Computing Reviews

Survey on combinatorial register allocation and instruction scheduling
Lozano R., Schulte C. ACM Computing Surveys52(3):1-50,2019.Type:Article
Date Reviewed: 01/26/21

Compilers use heuristic algorithms to quickly produce inexact solutions for register assignment (assigning values to central processing unit [CPU] registers) and instruction scheduling (ordering instructions for execution).

The survey presented in this paper describes work on combinatoric algorithms that provide exact solutions for register assignment and instruction scheduling tasks. The survey lays out the general success of combinatoric algorithms, and identifies where the solution techniques have been (or could be) broadened and strengthened.

The algorithm descriptions concentrate on the models used to represent the tasks and the techniques used to discover solutions. The three main techniques described are integer programming, constraint programming, and partitioned binary quadratic programming. The solutions are evaluated with respect to analytic bounds (static evaluation) and comparative execution results (dynamic evaluation). The paper emphasizes the important point that solutions are exact with respect to the model, and follows up by detailing the various models’ representational power.

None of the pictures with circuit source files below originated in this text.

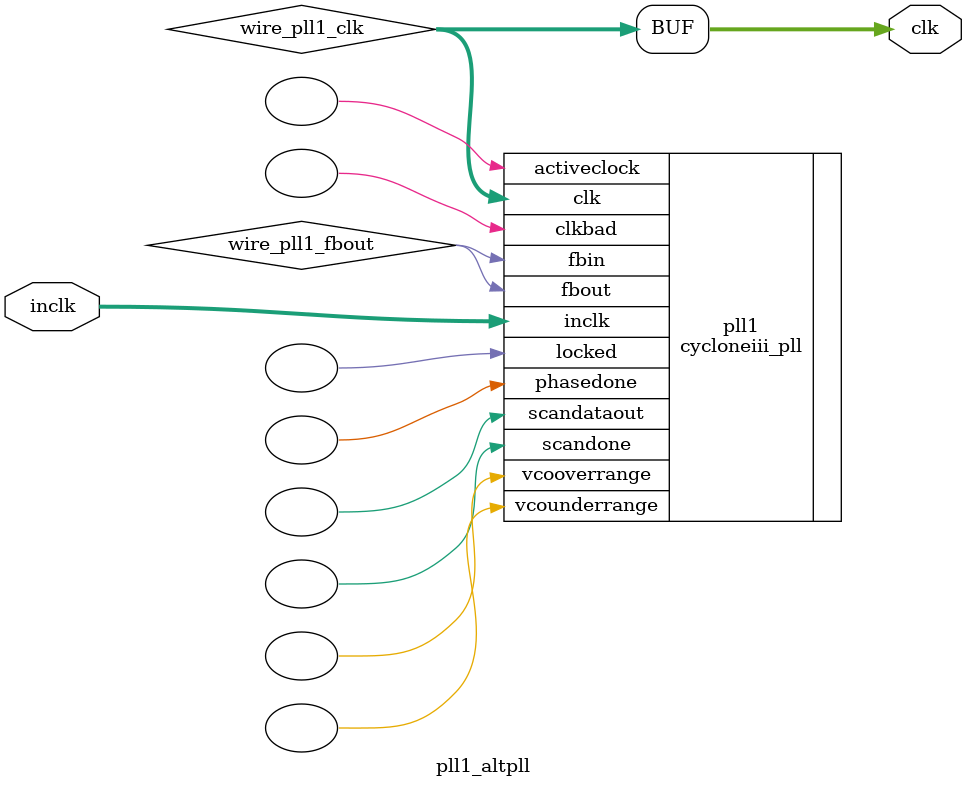
<source format=v>






//synthesis_resources = cycloneiii_pll 1 
//synopsys translate_off
`timescale 1 ps / 1 ps
//synopsys translate_on
module  pll1_altpll
	( 
	clk,
	inclk) /* synthesis synthesis_clearbox=1 */;
	output   [4:0]  clk;
	input   [1:0]  inclk;
`ifndef ALTERA_RESERVED_QIS
// synopsys translate_off
`endif
	tri0   [1:0]  inclk;
`ifndef ALTERA_RESERVED_QIS
// synopsys translate_on
`endif

	wire  [4:0]   wire_pll1_clk;
	wire  wire_pll1_fbout;

	cycloneiii_pll   pll1
	( 
	.activeclock(),
	.clk(wire_pll1_clk),
	.clkbad(),
	.fbin(wire_pll1_fbout),
	.fbout(wire_pll1_fbout),
	.inclk(inclk),
	.locked(),
	.phasedone(),
	.scandataout(),
	.scandone(),
	.vcooverrange(),
	.vcounderrange()
	`ifndef FORMAL_VERIFICATION
	// synopsys translate_off
	`endif
	,
	.areset(1'b0),
	.clkswitch(1'b0),
	.configupdate(1'b0),
	.pfdena(1'b1),
	.phasecounterselect({3{1'b0}}),
	.phasestep(1'b0),
	.phaseupdown(1'b0),
	.scanclk(1'b0),
	.scanclkena(1'b1),
	.scandata(1'b0)
	`ifndef FORMAL_VERIFICATION
	// synopsys translate_on
	`endif
	);
	defparam
		pll1.bandwidth_type = "auto",
		pll1.clk0_divide_by = 2000,
		pll1.clk0_duty_cycle = 50,
		pll1.clk0_multiply_by = 1007,
		pll1.clk0_phase_shift = "0",
		pll1.compensate_clock = "clk0",
		pll1.inclk0_input_frequency = 20000,
		pll1.operation_mode = "normal",
		pll1.pll_type = "auto",
		pll1.lpm_type = "cycloneiii_pll";
	assign
		clk = {wire_pll1_clk[4:0]};
endmodule //pll1_altpll
//VALID FILE

</source>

The paper is self-contained, although greater comfort with the assumptions and motivations underlying the algorithms requires some familiarity with the issues involved in generating code for modern processor systems. Similarly, familiarity with combinatoric methods, heuristics, and branch-and-bound search would be helpful. The writing is mostly smooth, although there are some monumentally long paragraphs that may test the attention and memory of even careful readers. The bibliography is generous in both background and current references.

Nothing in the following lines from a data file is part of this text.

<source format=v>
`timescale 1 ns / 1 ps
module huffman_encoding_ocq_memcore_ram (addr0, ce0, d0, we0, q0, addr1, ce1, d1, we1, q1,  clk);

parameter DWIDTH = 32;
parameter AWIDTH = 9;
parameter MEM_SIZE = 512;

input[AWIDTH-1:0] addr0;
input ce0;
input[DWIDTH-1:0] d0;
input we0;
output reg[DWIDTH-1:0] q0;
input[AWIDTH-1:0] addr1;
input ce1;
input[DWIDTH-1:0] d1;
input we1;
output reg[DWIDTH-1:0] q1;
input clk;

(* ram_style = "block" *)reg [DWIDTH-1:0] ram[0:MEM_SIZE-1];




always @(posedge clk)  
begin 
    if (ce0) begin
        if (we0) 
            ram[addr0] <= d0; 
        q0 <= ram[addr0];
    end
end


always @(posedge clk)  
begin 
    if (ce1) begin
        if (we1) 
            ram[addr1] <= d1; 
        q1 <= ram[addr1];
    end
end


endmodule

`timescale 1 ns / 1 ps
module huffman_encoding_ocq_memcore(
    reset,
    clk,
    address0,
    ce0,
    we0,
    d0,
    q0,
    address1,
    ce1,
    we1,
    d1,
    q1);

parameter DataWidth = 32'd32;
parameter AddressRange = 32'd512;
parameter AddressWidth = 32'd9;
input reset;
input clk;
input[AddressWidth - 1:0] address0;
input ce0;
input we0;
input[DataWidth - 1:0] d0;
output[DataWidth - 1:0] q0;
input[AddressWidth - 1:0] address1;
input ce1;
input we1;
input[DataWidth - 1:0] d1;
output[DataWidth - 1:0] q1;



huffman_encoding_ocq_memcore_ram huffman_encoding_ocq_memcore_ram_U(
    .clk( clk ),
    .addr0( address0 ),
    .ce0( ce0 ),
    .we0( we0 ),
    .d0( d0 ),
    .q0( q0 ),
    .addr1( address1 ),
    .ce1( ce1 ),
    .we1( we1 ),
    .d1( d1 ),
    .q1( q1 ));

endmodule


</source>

Researchers in the field will be interested in what other areas of the field are doing. Theoreticians will be interested in the practical application of intractable algorithms, particularly with respect to the interplay between exact and heuristic approaches. Practitioners may find it difficult to be interested in exact solutions at the cost of so much execution time. Nevertheless, there is value in learning of such solution techniques.